Gesprochene Literatur: Mascha Kaléko: Interview mit mir selbst

Empfohlen von: Daniela Raif

Auch wenn man, wie ich, zu den Lesern gehört, die mit Gedichten wenig bis gar nichts anfangen können: Mascha Kaléko bildet eine Ausnahme und ihre Gedichte sind für jeden etwas! (behaupte ich) Kaléko lebte lange Zeit in Berlin, bevor sie als Jüdin ins Exil musste. Aus der Berliner Zeit stammt ihre witzige „Alltagslyrik“ im Stile ihrer Kollegen Ringelnatz und Kästner. Sie beschreibt Begebenheiten, die sie in der Großstadt beobachtet. Später werden auch Liebe, Leid, Exil und das Fremdsein zu ihren Themen. Ihr kluger Hintersinn, ihr mal leichtfüßiger, mal schwermütiger Humor und ein Händchen für das richtige Wort am richtigen Fleck zeichnen ihre Gedichte aus. Nach Jahren in den USA und in Israel stirbt sie 1973 in Zürich, nachdem sie auch in Deutschland wieder ein großes Lesepublikum gewonnen hatte.
Die CD „Interview mit mir selbst“ ist etwas ganz Besonderes.

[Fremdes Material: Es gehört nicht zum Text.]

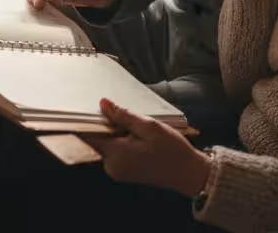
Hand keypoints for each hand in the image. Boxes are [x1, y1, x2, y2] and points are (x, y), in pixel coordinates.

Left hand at [82, 99, 210, 197]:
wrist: (188, 173)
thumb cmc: (172, 150)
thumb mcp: (150, 127)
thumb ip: (124, 116)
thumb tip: (103, 104)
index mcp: (116, 155)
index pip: (89, 136)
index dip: (88, 120)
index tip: (91, 106)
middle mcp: (111, 166)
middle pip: (98, 139)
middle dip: (109, 125)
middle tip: (129, 116)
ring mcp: (117, 171)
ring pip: (108, 145)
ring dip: (117, 133)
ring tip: (139, 128)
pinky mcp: (123, 172)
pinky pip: (116, 152)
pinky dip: (123, 142)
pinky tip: (139, 137)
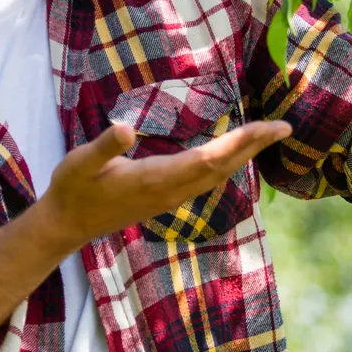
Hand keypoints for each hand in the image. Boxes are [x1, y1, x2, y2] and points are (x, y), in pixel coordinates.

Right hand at [37, 120, 291, 245]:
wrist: (67, 224)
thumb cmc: (72, 188)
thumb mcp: (80, 162)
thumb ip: (104, 146)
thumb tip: (125, 128)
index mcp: (156, 179)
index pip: (209, 158)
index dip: (241, 142)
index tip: (269, 127)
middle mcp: (171, 191)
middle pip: (223, 168)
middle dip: (254, 146)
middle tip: (284, 127)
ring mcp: (171, 198)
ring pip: (218, 176)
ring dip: (244, 155)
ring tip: (265, 135)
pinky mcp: (166, 199)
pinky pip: (207, 180)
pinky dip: (227, 163)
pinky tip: (231, 154)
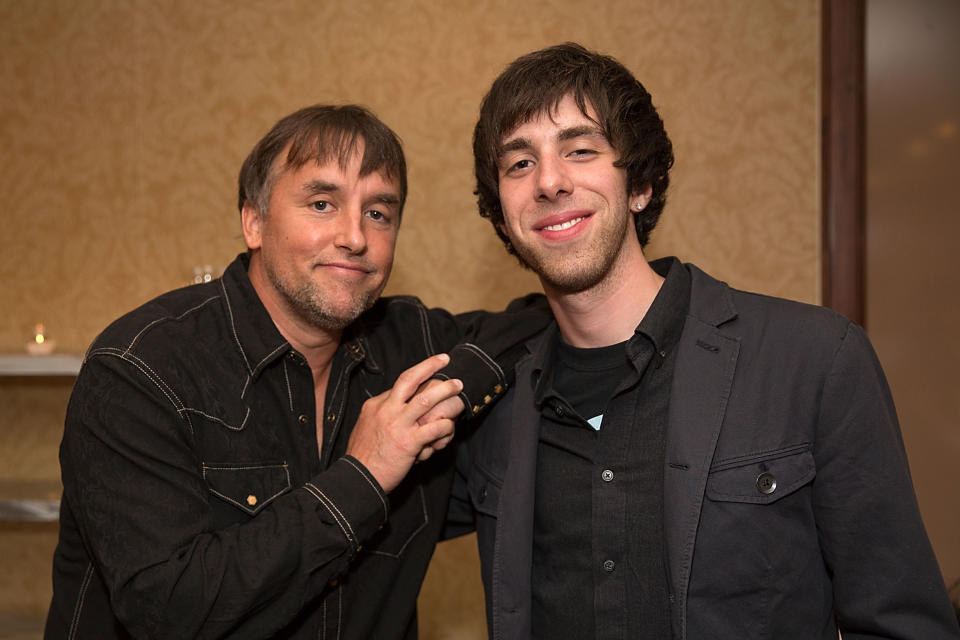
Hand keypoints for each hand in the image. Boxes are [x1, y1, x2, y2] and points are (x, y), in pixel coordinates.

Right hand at [345, 354, 462, 492]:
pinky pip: (434, 428)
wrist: (358, 479)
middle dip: (429, 366)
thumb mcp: (367, 426)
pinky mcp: (409, 443)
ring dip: (446, 391)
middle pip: (410, 379)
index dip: (419, 376)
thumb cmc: (364, 456)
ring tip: (458, 387)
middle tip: (444, 360)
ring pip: (426, 400)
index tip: (431, 371)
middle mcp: (386, 410)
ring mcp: (398, 425)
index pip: (400, 384)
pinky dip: (446, 426)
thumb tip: (400, 407)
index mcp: (376, 405)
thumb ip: (383, 415)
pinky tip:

Zu hören ist die Lebensgeschichte der Autorin, aber auch einige ihrer großartigen Gedichte, teilweise sogar von ihr selbst gelesen. So ergibt sich ein rundum stimmiges und schönes Bild. Und hier eines ihrer Gedichte als Kostprobe:

SOZUSAGEN GRUNDLOS VERGNÜGT…

Ich freu mich, daß am Himmel Wolken ziehen
und daß es regnet, hagelt, friert und schneit.
Ich freu mich auch zur grünen Jahreszeit,
wenn Heckenrosen und Holunder blühen,
daß Amseln flöten und daß Immen summen,
daß Mücken stechen und daß Brummer brummen,
daß rote Luftballons ins Blaue steigen,
daß Spatzen schwatzen und daß Fische schweigen..
Ich freu mich, daß der Mond am Himmel steht
und daß die Sonne täglich neu aufgeht.
Daß Herbst dem Sommer folgt und Lenz dem Winter,
gefällt mir wohl. Da steckt ein Sinn dahinter,
wenn auch die Neunmalklugen ihn nicht sehn.
Man kann nicht alles mit dem Kopf verstehn!
Ich freue mich. Das ist des Lebens Sinn.
Ich freue mich vor allem, daß ich bin.
In mir ist alles aufgeräumt und heiter:
Die Diele blitzt. Das Feuer ist geschürt.
An solchem Tag erklettert man die Leiter,
die von der Erde in den Himmel führt.
Da kann der Mensch, wie es ihm vorgeschrieben,
– weil er sich selber liebt – den Nächsten lieben.
Ich freue mich, daß ich mich an das Schöne
und an das Wunder niemals ganz gewöhne.
Daß alles so erstaunlich bleibt und neu!
Ich freue mich, daß ich, daß ich mich freu.